Exercise data -
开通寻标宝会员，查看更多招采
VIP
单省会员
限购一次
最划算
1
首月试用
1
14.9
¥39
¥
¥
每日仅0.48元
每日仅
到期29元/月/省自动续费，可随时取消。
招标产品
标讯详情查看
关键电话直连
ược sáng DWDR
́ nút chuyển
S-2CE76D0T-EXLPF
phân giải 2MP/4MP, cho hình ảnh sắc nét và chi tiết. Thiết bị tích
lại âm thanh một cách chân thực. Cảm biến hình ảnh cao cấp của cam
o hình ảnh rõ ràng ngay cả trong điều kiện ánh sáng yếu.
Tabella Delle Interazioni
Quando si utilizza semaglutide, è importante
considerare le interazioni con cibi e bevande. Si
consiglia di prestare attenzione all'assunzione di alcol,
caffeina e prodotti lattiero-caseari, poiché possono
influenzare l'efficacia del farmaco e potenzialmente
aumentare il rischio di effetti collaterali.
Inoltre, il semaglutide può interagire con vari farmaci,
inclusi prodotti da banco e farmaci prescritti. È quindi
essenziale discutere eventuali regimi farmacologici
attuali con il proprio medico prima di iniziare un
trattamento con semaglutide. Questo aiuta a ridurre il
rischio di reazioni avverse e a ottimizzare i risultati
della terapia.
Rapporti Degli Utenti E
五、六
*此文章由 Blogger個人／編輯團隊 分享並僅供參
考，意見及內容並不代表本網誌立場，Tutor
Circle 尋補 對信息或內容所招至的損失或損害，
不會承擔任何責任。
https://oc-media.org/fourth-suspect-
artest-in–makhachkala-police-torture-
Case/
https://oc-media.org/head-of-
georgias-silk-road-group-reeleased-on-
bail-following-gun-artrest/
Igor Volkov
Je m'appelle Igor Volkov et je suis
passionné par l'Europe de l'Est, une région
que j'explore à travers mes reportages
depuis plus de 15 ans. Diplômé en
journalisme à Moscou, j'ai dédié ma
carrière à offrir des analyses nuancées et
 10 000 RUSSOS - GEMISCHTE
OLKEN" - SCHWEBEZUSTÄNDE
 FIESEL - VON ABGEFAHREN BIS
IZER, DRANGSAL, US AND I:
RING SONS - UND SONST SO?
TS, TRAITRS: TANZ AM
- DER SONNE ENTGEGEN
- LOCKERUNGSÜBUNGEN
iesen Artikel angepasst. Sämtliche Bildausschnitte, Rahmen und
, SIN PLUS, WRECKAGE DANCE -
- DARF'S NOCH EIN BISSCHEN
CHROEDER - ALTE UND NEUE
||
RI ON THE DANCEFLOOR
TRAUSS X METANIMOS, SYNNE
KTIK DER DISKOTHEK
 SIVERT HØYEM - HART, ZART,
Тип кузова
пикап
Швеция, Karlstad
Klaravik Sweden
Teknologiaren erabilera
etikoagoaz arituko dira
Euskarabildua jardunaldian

--

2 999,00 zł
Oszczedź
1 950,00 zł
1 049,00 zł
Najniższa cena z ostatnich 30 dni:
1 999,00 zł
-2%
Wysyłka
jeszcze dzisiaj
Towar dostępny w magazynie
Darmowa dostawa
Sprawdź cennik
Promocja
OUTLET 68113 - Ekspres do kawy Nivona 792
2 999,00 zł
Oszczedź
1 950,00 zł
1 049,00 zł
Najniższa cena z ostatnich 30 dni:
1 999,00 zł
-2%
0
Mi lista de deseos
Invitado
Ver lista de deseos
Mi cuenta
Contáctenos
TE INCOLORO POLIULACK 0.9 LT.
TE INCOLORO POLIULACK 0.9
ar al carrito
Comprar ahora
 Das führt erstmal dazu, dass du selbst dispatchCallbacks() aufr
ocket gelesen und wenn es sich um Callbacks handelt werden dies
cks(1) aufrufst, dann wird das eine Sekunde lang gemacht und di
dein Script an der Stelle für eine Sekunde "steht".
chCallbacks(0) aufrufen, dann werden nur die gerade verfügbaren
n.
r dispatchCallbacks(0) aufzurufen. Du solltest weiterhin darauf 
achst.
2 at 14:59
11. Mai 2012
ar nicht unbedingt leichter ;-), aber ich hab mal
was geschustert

* * *

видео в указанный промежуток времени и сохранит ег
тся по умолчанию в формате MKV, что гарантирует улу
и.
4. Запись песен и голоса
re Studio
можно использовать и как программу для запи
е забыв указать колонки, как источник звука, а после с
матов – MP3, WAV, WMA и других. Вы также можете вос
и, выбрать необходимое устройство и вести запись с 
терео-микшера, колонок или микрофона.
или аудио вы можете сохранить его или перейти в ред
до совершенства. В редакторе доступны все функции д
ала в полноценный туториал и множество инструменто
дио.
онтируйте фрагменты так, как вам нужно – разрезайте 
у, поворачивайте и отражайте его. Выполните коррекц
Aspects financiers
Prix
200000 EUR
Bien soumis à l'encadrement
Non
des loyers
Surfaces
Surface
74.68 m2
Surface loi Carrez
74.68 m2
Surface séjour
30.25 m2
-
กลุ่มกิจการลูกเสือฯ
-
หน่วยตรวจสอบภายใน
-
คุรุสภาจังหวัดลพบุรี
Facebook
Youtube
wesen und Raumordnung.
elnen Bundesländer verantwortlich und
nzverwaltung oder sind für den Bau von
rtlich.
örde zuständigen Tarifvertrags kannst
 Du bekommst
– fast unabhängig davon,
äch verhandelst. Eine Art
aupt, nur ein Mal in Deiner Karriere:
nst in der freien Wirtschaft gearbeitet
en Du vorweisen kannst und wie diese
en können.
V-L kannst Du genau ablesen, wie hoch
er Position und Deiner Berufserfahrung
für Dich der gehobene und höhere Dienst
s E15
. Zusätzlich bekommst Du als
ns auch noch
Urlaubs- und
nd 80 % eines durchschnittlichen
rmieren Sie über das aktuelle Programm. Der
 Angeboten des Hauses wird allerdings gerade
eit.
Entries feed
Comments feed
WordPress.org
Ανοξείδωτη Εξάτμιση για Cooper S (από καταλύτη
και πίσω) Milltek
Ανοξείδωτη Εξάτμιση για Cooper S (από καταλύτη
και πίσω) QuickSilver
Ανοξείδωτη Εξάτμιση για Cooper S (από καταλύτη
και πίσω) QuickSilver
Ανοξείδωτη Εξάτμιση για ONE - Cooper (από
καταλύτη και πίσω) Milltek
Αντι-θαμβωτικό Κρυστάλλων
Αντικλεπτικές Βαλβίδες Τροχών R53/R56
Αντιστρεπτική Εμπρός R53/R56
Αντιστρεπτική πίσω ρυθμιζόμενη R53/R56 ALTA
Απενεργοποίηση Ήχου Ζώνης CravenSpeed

Task to complete -
Taking the material above, extract exactly and only the lines from the line with "della terapia." to the line with "Euskarabildua jardunaldian", inclusive of both.

Completed task -
della terapia.
Rapporti Degli Utenti E
五、六
*此文章由 Blogger個人／編輯團隊 分享並僅供參
考，意見及內容並不代表本網誌立場，Tutor
Circle 尋補 對信息或內容所招至的損失或損害，
不會承擔任何責任。
https://oc-media.org/fourth-suspect-
artest-in–makhachkala-police-torture-
Case/
https://oc-media.org/head-of-
georgias-silk-road-group-reeleased-on-
bail-following-gun-artrest/
Igor Volkov
Je m'appelle Igor Volkov et je suis
passionné par l'Europe de l'Est, une région
que j'explore à travers mes reportages
depuis plus de 15 ans. Diplômé en
journalisme à Moscou, j'ai dédié ma
carrière à offrir des analyses nuancées et
 10 000 RUSSOS - GEMISCHTE
OLKEN" - SCHWEBEZUSTÄNDE
 FIESEL - VON ABGEFAHREN BIS
IZER, DRANGSAL, US AND I:
RING SONS - UND SONST SO?
TS, TRAITRS: TANZ AM
- DER SONNE ENTGEGEN
- LOCKERUNGSÜBUNGEN
iesen Artikel angepasst. Sämtliche Bildausschnitte, Rahmen und
, SIN PLUS, WRECKAGE DANCE -
- DARF'S NOCH EIN BISSCHEN
CHROEDER - ALTE UND NEUE
||
RI ON THE DANCEFLOOR
TRAUSS X METANIMOS, SYNNE
KTIK DER DISKOTHEK
 SIVERT HØYEM - HART, ZART,
Тип кузова
пикап
Швеция, Karlstad
Klaravik Sweden
Teknologiaren erabilera
etikoagoaz arituko dira
Euskarabildua jardunaldian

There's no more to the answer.